Your objective:
Write out again, exactly, the lines below starting at the one with "calendar: present [747,175,812,228]" and ending at the one with "wall art: present".

Material shown:
-- Opening Marker --
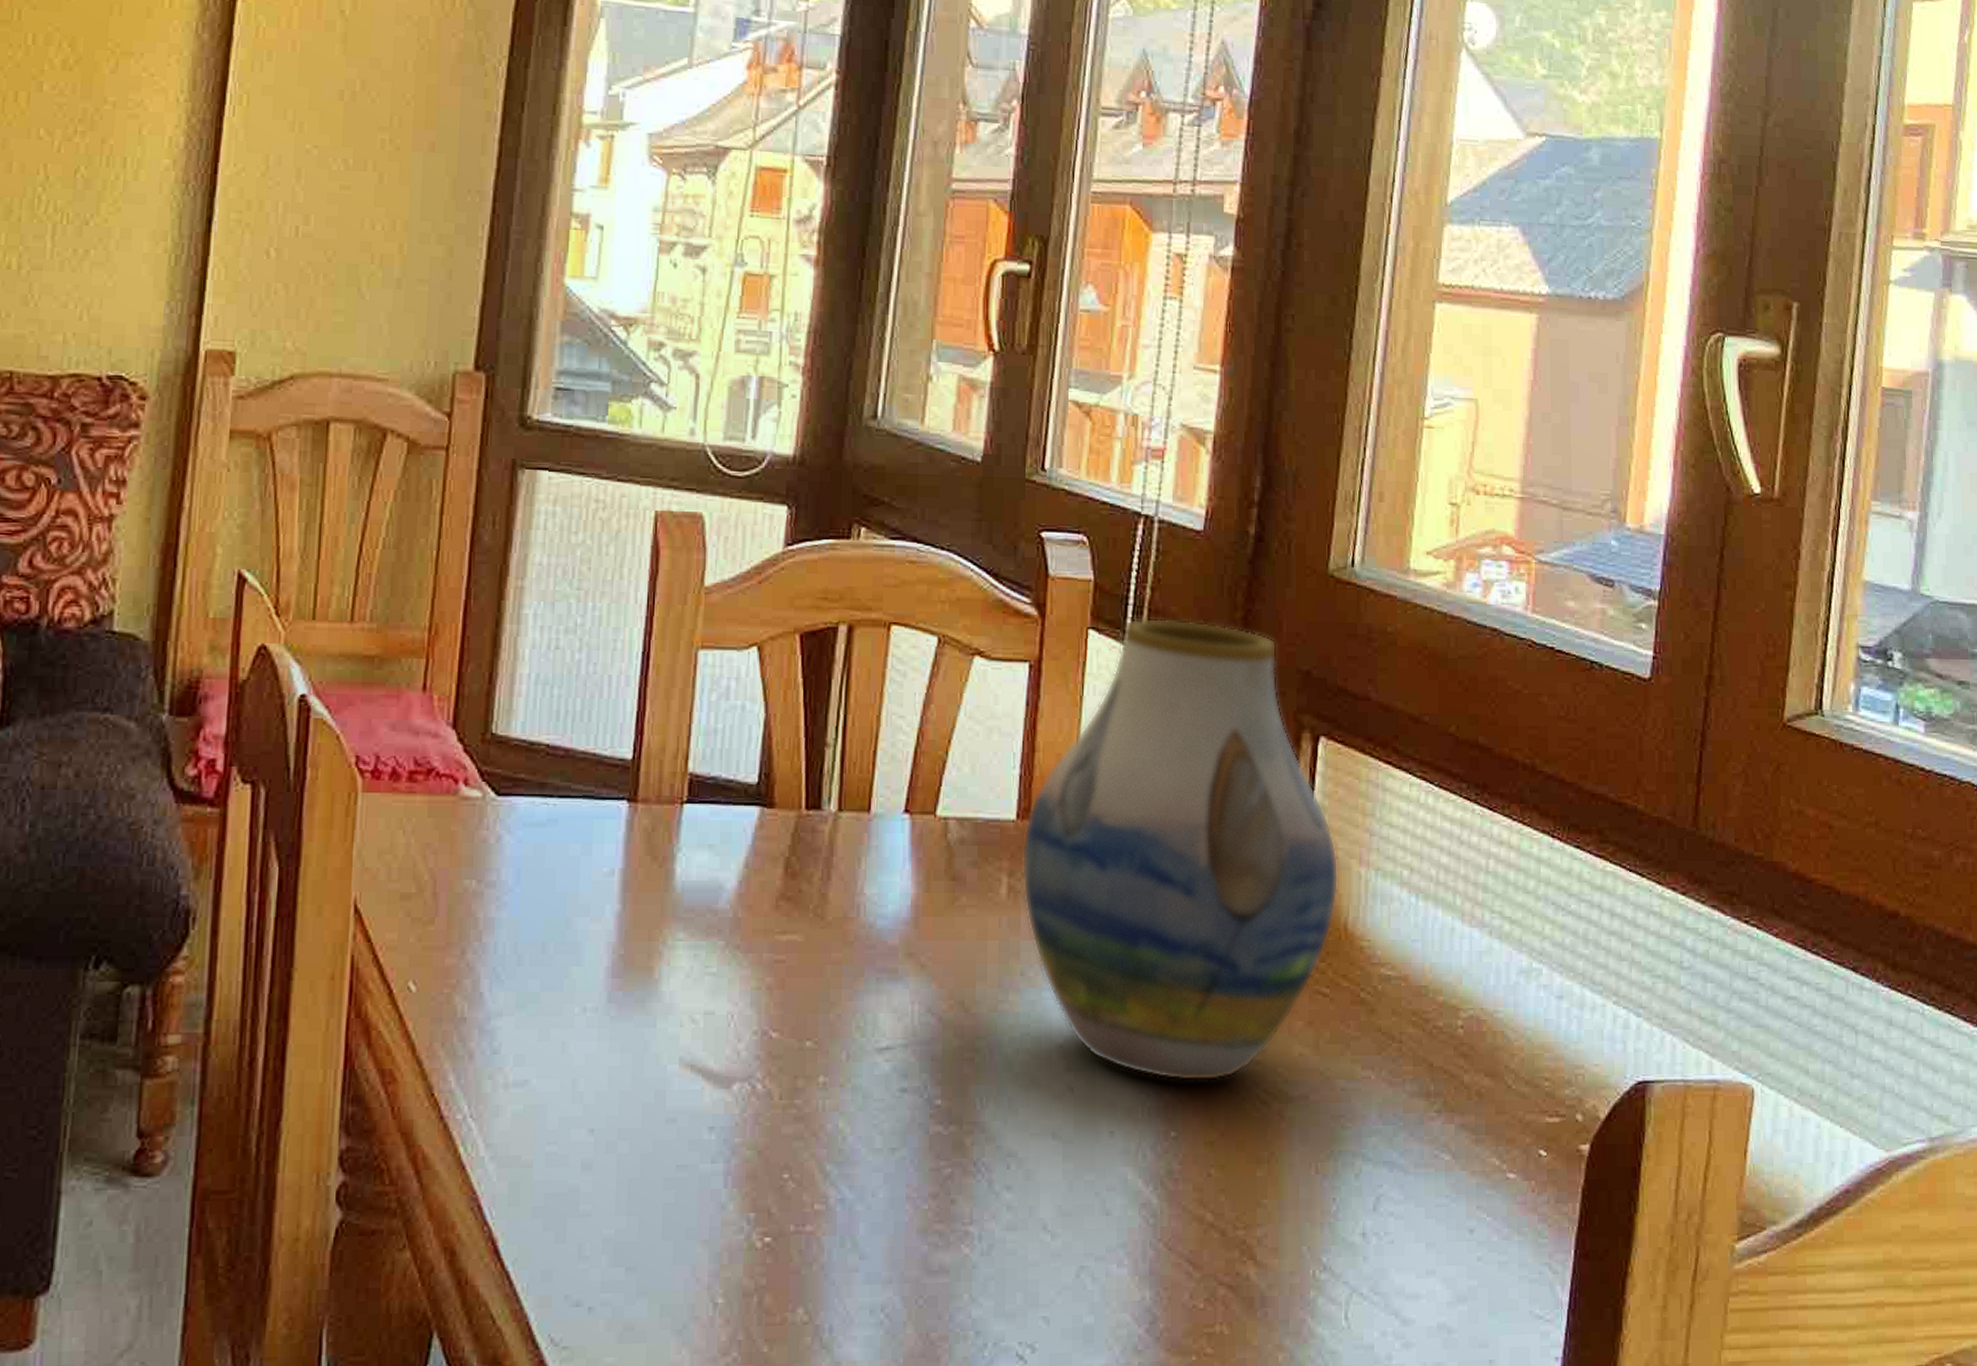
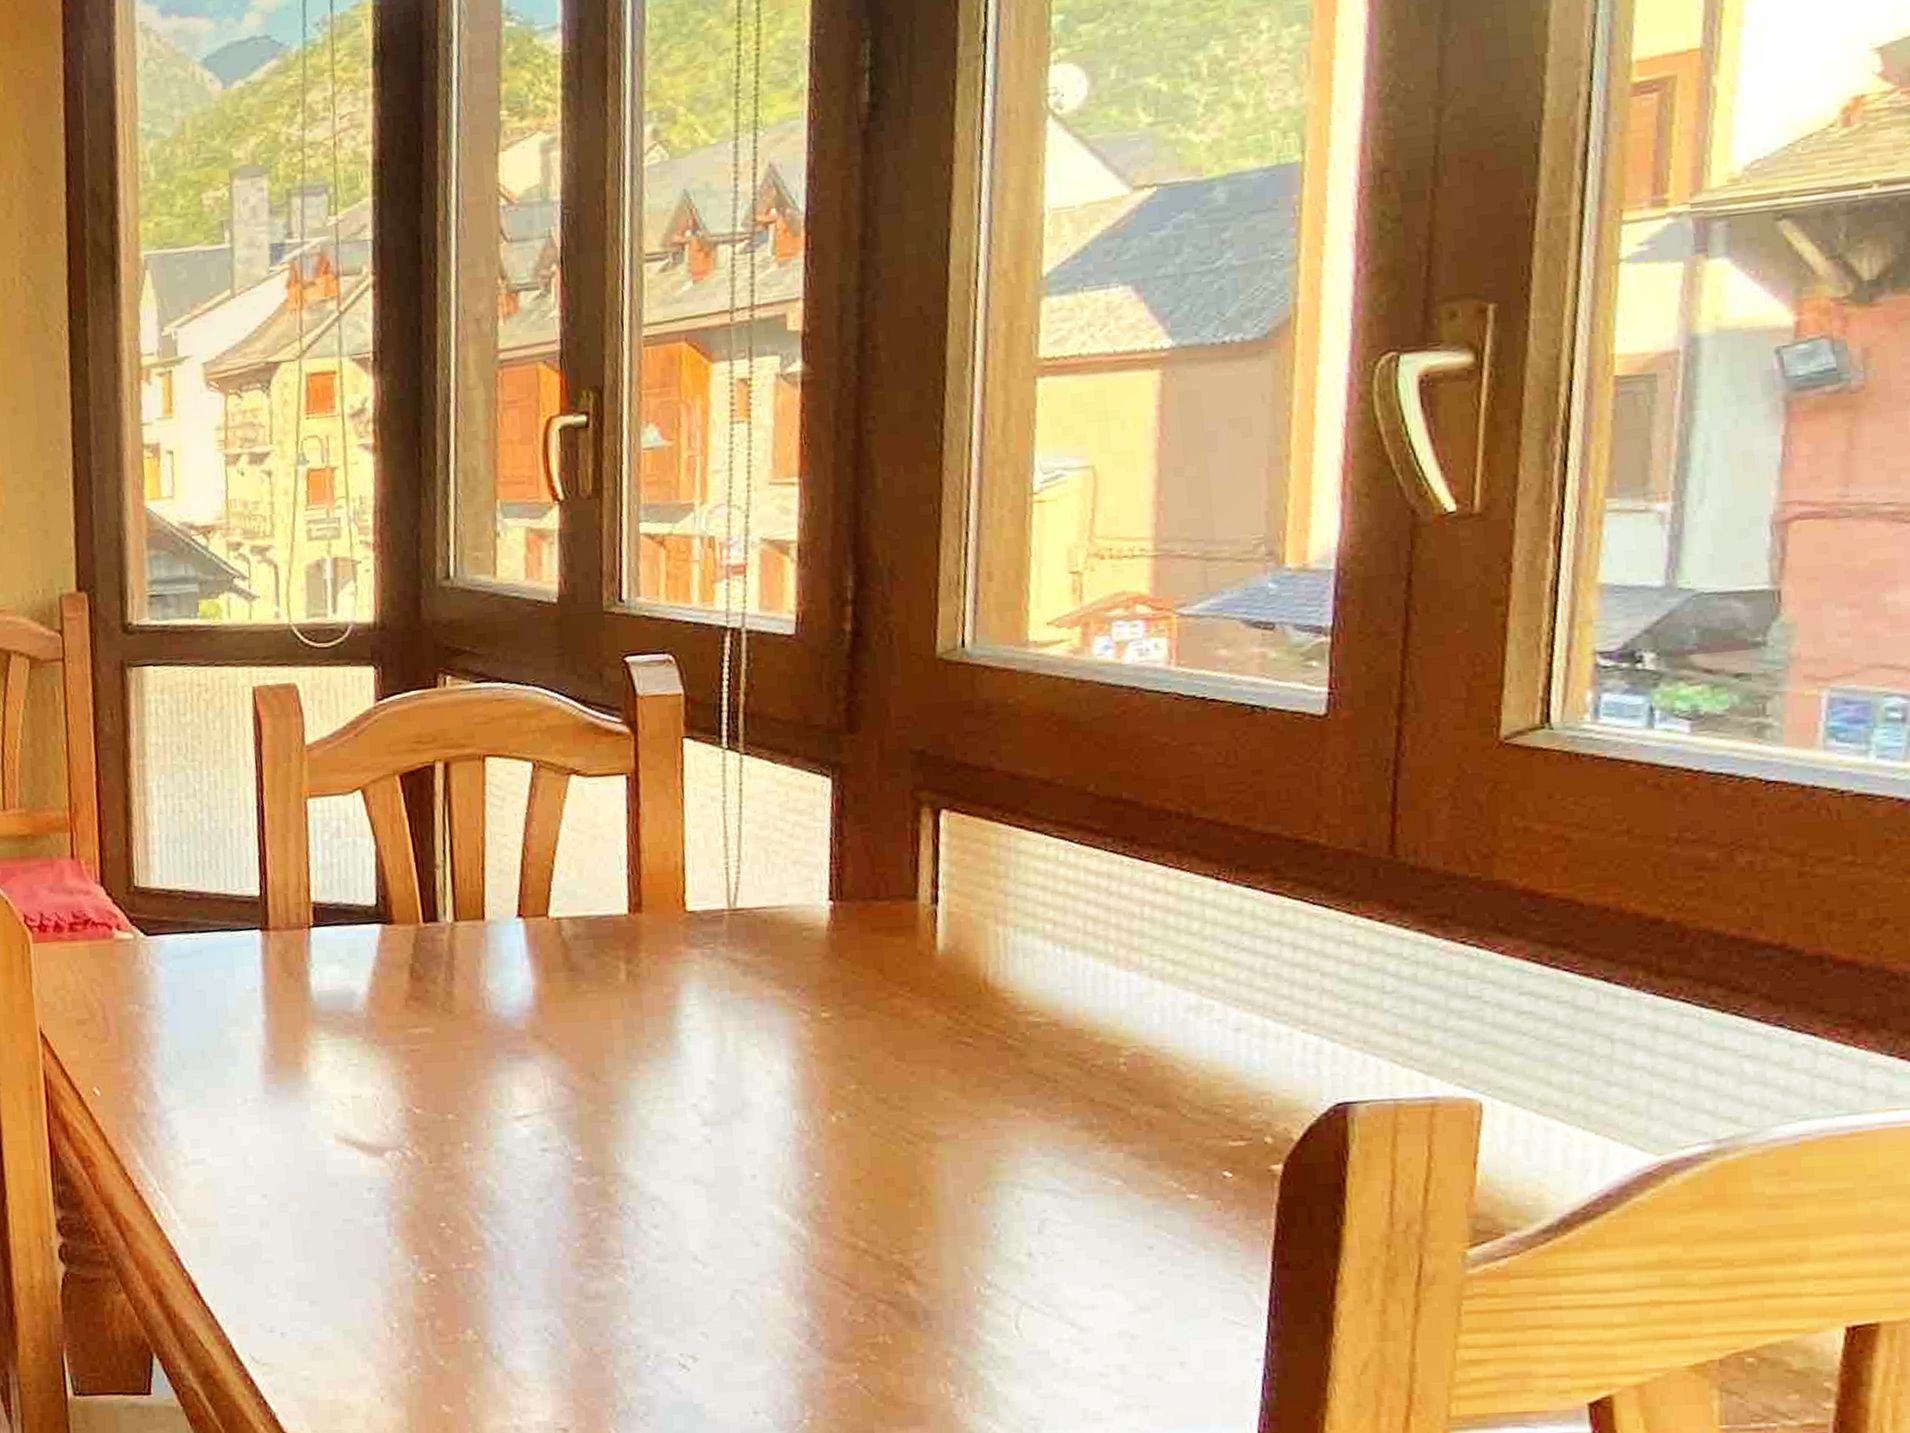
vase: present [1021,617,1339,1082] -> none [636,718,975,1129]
-- Closing Marker --
-- Opening Marker --
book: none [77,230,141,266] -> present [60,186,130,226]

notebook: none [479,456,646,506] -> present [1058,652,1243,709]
-- Closing Marker --
-- Opening Marker --
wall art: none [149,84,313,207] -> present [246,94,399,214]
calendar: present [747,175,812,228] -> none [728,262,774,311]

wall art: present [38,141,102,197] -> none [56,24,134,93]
-- Closing Marker --
Reply:
calendar: present [747,175,812,228] -> none [728,262,774,311]

wall art: present [38,141,102,197] -> none [56,24,134,93]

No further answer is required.